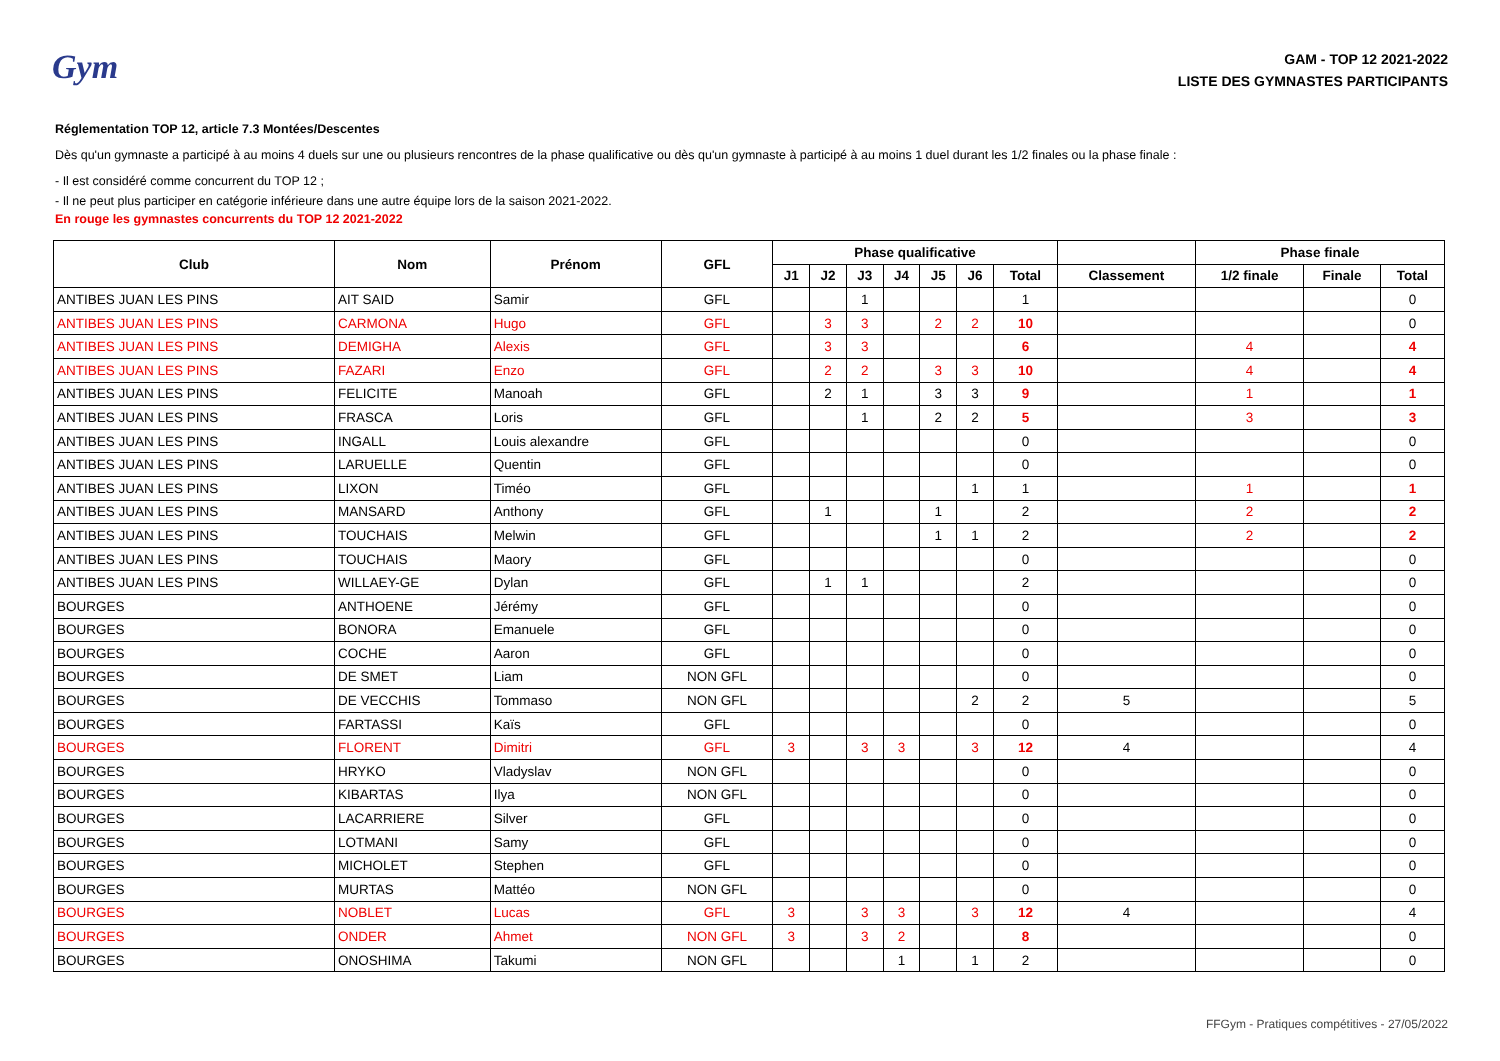Gym
GAM - TOP 12 2021-2022
LISTE DES GYMNASTES PARTICIPANTS
Réglementation TOP 12, article 7.3 Montées/Descentes
Dès qu'un gymnaste a participé à au moins 4 duels sur une ou plusieurs rencontres de la phase qualificative ou dès qu'un gymnaste à participé à au moins 1 duel durant les 1/2 finales ou la phase finale :
- Il est considéré comme concurrent du TOP 12 ;
- Il ne peut plus participer en catégorie inférieure dans une autre équipe lors de la saison 2021-2022.
En rouge les gymnastes concurrents du TOP 12 2021-2022
| Club | Nom | Prénom | GFL | Phase qualificative | | | | | | | | Phase finale | | |
| --- | --- | --- | --- | --- | --- | --- | --- | --- | --- | --- | --- | --- | --- | --- |
| | | | | J1 | J2 | J3 | J4 | J5 | J6 | Total | Classement | 1/2 finale | Finale | Total |
| ANTIBES JUAN LES PINS | AIT SAID | Samir | GFL | | | 1 | | | | 1 | | | | 0 |
| ANTIBES JUAN LES PINS | CARMONA | Hugo | GFL | | 3 | 3 | | 2 | 2 | 10 | | | | 0 |
| ANTIBES JUAN LES PINS | DEMIGHA | Alexis | GFL | | 3 | 3 | | | | 6 | | 4 | | 4 |
| ANTIBES JUAN LES PINS | FAZARI | Enzo | GFL | | 2 | 2 | | 3 | 3 | 10 | | 4 | | 4 |
| ANTIBES JUAN LES PINS | FELICITE | Manoah | GFL | | 2 | 1 | | 3 | 3 | 9 | | 1 | | 1 |
| ANTIBES JUAN LES PINS | FRASCA | Loris | GFL | | | 1 | | 2 | 2 | 5 | | 3 | | 3 |
| ANTIBES JUAN LES PINS | INGALL | Louis alexandre | GFL | | | | | | | 0 | | | | 0 |
| ANTIBES JUAN LES PINS | LARUELLE | Quentin | GFL | | | | | | | 0 | | | | 0 |
| ANTIBES JUAN LES PINS | LIXON | Timéo | GFL | | | | | | 1 | 1 | | 1 | | 1 |
| ANTIBES JUAN LES PINS | MANSARD | Anthony | GFL | | 1 | | | 1 | | 2 | | 2 | | 2 |
| ANTIBES JUAN LES PINS | TOUCHAIS | Melwin | GFL | | | | | 1 | 1 | 2 | | 2 | | 2 |
| ANTIBES JUAN LES PINS | TOUCHAIS | Maory | GFL | | | | | | | 0 | | | | 0 |
| ANTIBES JUAN LES PINS | WILLAEY-GE | Dylan | GFL | | 1 | 1 | | | | 2 | | | | 0 |
| BOURGES | ANTHOENE | Jérémy | GFL | | | | | | | 0 | | | | 0 |
| BOURGES | BONORA | Emanuele | GFL | | | | | | | 0 | | | | 0 |
| BOURGES | COCHE | Aaron | GFL | | | | | | | 0 | | | | 0 |
| BOURGES | DE SMET | Liam | NON GFL | | | | | | | 0 | | | | 0 |
| BOURGES | DE VECCHIS | Tommaso | NON GFL | | | | | | 2 | 2 | 5 | | | 5 |
| BOURGES | FARTASSI | Kaïs | GFL | | | | | | | 0 | | | | 0 |
| BOURGES | FLORENT | Dimitri | GFL | 3 | | 3 | 3 | | 3 | 12 | 4 | | | 4 |
| BOURGES | HRYKO | Vladyslav | NON GFL | | | | | | | 0 | | | | 0 |
| BOURGES | KIBARTAS | Ilya | NON GFL | | | | | | | 0 | | | | 0 |
| BOURGES | LACARRIERE | Silver | GFL | | | | | | | 0 | | | | 0 |
| BOURGES | LOTMANI | Samy | GFL | | | | | | | 0 | | | | 0 |
| BOURGES | MICHOLET | Stephen | GFL | | | | | | | 0 | | | | 0 |
| BOURGES | MURTAS | Mattéo | NON GFL | | | | | | | 0 | | | | 0 |
| BOURGES | NOBLET | Lucas | GFL | 3 | | 3 | 3 | | 3 | 12 | 4 | | | 4 |
| BOURGES | ONDER | Ahmet | NON GFL | 3 | | 3 | 2 | | | 8 | | | | 0 |
| BOURGES | ONOSHIMA | Takumi | NON GFL | | | | 1 | | 1 | 2 | | | | 0 |
FFGym - Pratiques compétitives - 27/05/2022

####################

TRY IT
Everything in the records above except the pictures is to be reproduced word for word.

WRITTEN ANSWER
Gym
GAM - TOP 12 2021-2022
LISTE DES GYMNASTES PARTICIPANTS
Réglementation TOP 12, article 7.3 Montées/Descentes
Dès qu'un gymnaste a participé à au moins 4 duels sur une ou plusieurs rencontres de la phase qualificative ou dès qu'un gymnaste à participé à au moins 1 duel durant les 1/2 finales ou la phase finale :
- Il est considéré comme concurrent du TOP 12 ;
- Il ne peut plus participer en catégorie inférieure dans une autre équipe lors de la saison 2021-2022.
En rouge les gymnastes concurrents du TOP 12 2021-2022
| Club | Nom | Prénom | GFL | Phase qualificative | | | | | | | | Phase finale | | |
| --- | --- | --- | --- | --- | --- | --- | --- | --- | --- | --- | --- | --- | --- | --- |
| | | | | J1 | J2 | J3 | J4 | J5 | J6 | Total | Classement | 1/2 finale | Finale | Total |
| ANTIBES JUAN LES PINS | AIT SAID | Samir | GFL | | | 1 | | | | 1 | | | | 0 |
| ANTIBES JUAN LES PINS | CARMONA | Hugo | GFL | | 3 | 3 | | 2 | 2 | 10 | | | | 0 |
| ANTIBES JUAN LES PINS | DEMIGHA | Alexis | GFL | | 3 | 3 | | | | 6 | | 4 | | 4 |
| ANTIBES JUAN LES PINS | FAZARI | Enzo | GFL | | 2 | 2 | | 3 | 3 | 10 | | 4 | | 4 |
| ANTIBES JUAN LES PINS | FELICITE | Manoah | GFL | | 2 | 1 | | 3 | 3 | 9 | | 1 | | 1 |
| ANTIBES JUAN LES PINS | FRASCA | Loris | GFL | | | 1 | | 2 | 2 | 5 | | 3 | | 3 |
| ANTIBES JUAN LES PINS | INGALL | Louis alexandre | GFL | | | | | | | 0 | | | | 0 |
| ANTIBES JUAN LES PINS | LARUELLE | Quentin | GFL | | | | | | | 0 | | | | 0 |
| ANTIBES JUAN LES PINS | LIXON | Timéo | GFL | | | | | | 1 | 1 | | 1 | | 1 |
| ANTIBES JUAN LES PINS | MANSARD | Anthony | GFL | | 1 | | | 1 | | 2 | | 2 | | 2 |
| ANTIBES JUAN LES PINS | TOUCHAIS | Melwin | GFL | | | | | 1 | 1 | 2 | | 2 | | 2 |
| ANTIBES JUAN LES PINS | TOUCHAIS | Maory | GFL | | | | | | | 0 | | | | 0 |
| ANTIBES JUAN LES PINS | WILLAEY-GE | Dylan | GFL | | 1 | 1 | | | | 2 | | | | 0 |
| BOURGES | ANTHOENE | Jérémy | GFL | | | | | | | 0 | | | | 0 |
| BOURGES | BONORA | Emanuele | GFL | | | | | | | 0 | | | | 0 |
| BOURGES | COCHE | Aaron | GFL | | | | | | | 0 | | | | 0 |
| BOURGES | DE SMET | Liam | NON GFL | | | | | | | 0 | | | | 0 |
| BOURGES | DE VECCHIS | Tommaso | NON GFL | | | | | | 2 | 2 | 5 | | | 5 |
| BOURGES | FARTASSI | Kaïs | GFL | | | | | | | 0 | | | | 0 |
| BOURGES | FLORENT | Dimitri | GFL | 3 | | 3 | 3 | | 3 | 12 | 4 | | | 4 |
| BOURGES | HRYKO | Vladyslav | NON GFL | | | | | | | 0 | | | | 0 |
| BOURGES | KIBARTAS | Ilya | NON GFL | | | | | | | 0 | | | | 0 |
| BOURGES | LACARRIERE | Silver | GFL | | | | | | | 0 | | | | 0 |
| BOURGES | LOTMANI | Samy | GFL | | | | | | | 0 | | | | 0 |
| BOURGES | MICHOLET | Stephen | GFL | | | | | | | 0 | | | | 0 |
| BOURGES | MURTAS | Mattéo | NON GFL | | | | | | | 0 | | | | 0 |
| BOURGES | NOBLET | Lucas | GFL | 3 | | 3 | 3 | | 3 | 12 | 4 | | | 4 |
| BOURGES | ONDER | Ahmet | NON GFL | 3 | | 3 | 2 | | | 8 | | | | 0 |
| BOURGES | ONOSHIMA | Takumi | NON GFL | | | | 1 | | 1 | 2 | | | | 0 |
FFGym - Pratiques compétitives - 27/05/2022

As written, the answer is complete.